Daniel Mintz, campaign director for the liberal group Moveon.org, which has raised more than $2 million for the recall effort, noted that Wisconsin “has become perhaps the critical battle in that fight,” he said. “There’s no question that enough of these districts are in play in these recall elections that we could flip the state Senate and that would put an end to Gov. Walker’s ability to force through his anti-worker policies.”

Moveon.org initially raised money to help the Wisconsin Democratic Party in its signature gathering effort. Now Moveon.org will focus on independent spending on advertising and on get-out-the-vote efforts. It has 98,000 members in Wisconsin.

The last Wisconsin lawmaker to be recalled, state senator Gary George, a Democrat, in 2003, was under federal indictment for taking kickbacks and later pleaded guilty to conspiracy in the scheme. But recall in Wisconsin doesn’t require alleged misconduct or crime.

A recall resurgence
Recall is one of the reforms enacted in several states by the Populists and Progressives of the late 1800s and early 1900s to make government more responsive to the will of the people. Nineteen states have laws allowing recall of state officials.

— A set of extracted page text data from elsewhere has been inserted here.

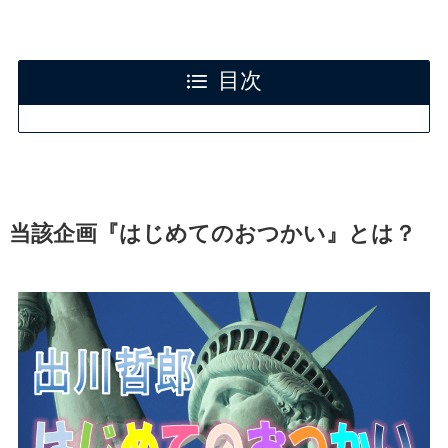
目次
当該企画『はじめてのおつかい』とは？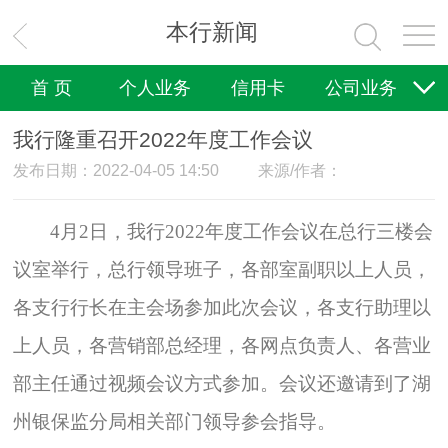
本行新闻
首 页
个人业务
信用卡
公司业务
国际业务
理财业务
电子银行
普惠金融
我行隆重召开2022年度工作会议
发布日期：2022-04-05 14:50
来源/作者：
文明创建
关于我们
诚聘英才
4
月2日，我行2022年度工作会议在总行三楼会
议室举行，总行领导班子，各部室副职以上人员，
各支行行长在主会场参加此次会议，各支行助理以
上人员，各营销部总经理，各网点负责人、各营业
部主任通过视频会议方式参加。会议还邀请到了湖
州银保监分局相关部门领导参会指导。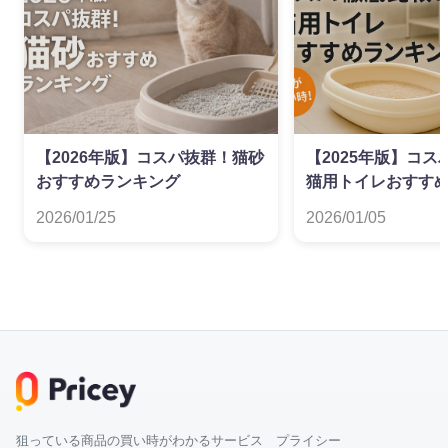
【2026年版】コスパ抜群！猫砂
【2025年版】コ
おすすめランキング
猫用トイレおすす
2026/01/25
2026/01/05
狙っている商品の買い時がわかるサービス プライシー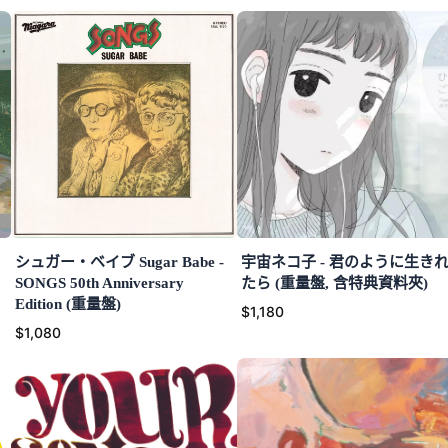
シュガー・ベイブ Sugar Babe -
宇宙ネコ子 - 君のように生き
SONGS 50th Anniversary
たら (重量盤, 含特典資料夾)
Edition (重量盤)
$1,180
$1,080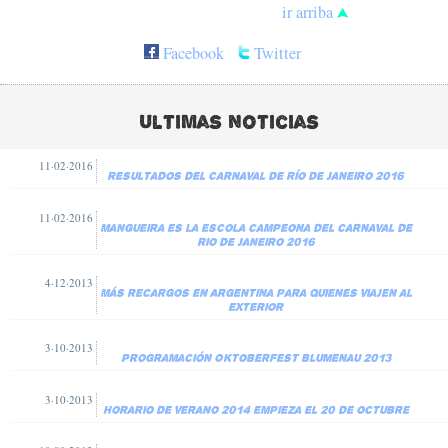
ir arriba
Facebook
Twitter
Ultimas noticias
11·02·2016
Resultados del Carnaval de Río de Janeiro 2016
11·02·2016
Mangueira es la escola campeona del carnaval de
Rio de Janeiro 2016
4·12·2013
Más recargos en Argentina para quienes viajen al
exterior
3·10·2013
Programación Oktoberfest Blumenau 2013
3·10·2013
Horario de verano 2014 empieza el 20 de octubre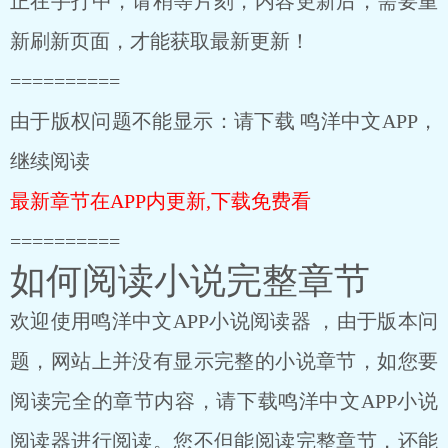
正在手打中，请稍等片刻，内容更新后，需要重
新刷新页面，才能获取最新更新！
==========
由于版权问题不能显示：请下载 鸣洋中文APP，
继续阅读
最新章节在APP内更新,下载免费看
==========
如何阅读小说完整章节
欢迎使用鸣洋中文APP小说阅读器 ，由于版本问
题，网站上并没有显示完整的小说章节，如您要
阅读完全的章节内容，请下载鸣洋中文APP小说
阅读器进行阅读。您不但能阅读完整章节，还能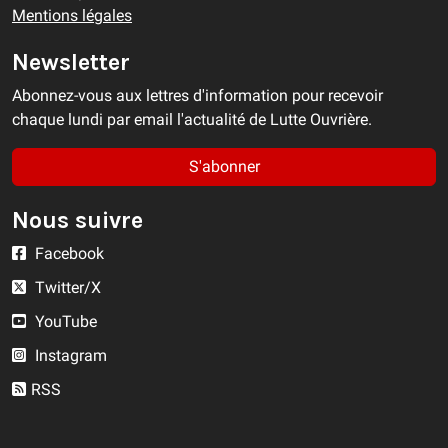
Mentions légales
Newsletter
Abonnez-vous aux lettres d'information pour recevoir
chaque lundi par email l'actualité de Lutte Ouvrière.
S'abonner
Nous suivre
Facebook
Twitter/X
YouTube
Instagram
RSS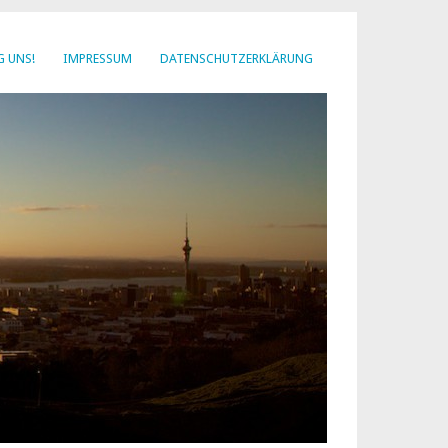
G UNS!
IMPRESSUM
DATENSCHUTZERKLÄRUNG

While the 2003 Republican recall of Democratic Gov. Gray Davis in California is the most famous recent case, it’s now Democrats who seem more taken with using the weapon.

“We’re seeing a resurgence of the recall right now,” said Jennie Bowser, a recall expert at the non-partisan National Conference of State Legislatures.

She points to a recall effort in Arizona against Republican state senate president Russell Pearce, the chief advocate of the state’s anti-illegal immigration law which the Obama administration is trying to overturn in federal court, and in Michigan against Republican Gov. Snyder and several GOP state legislators. 

But Wisconsin is “absolutely unique,” Bowser said. “To see that many recall efforts launched at the same time and get to the point of an election is really remarkable and may have served as an example to other states. It may have energized campaigns that might have faltered for lack of resources and lack of inspiration.”

For beleaguered incumbents, political consultants, activists, and voters, recall is giving a new meaning to the phrase “the permanent campaign.”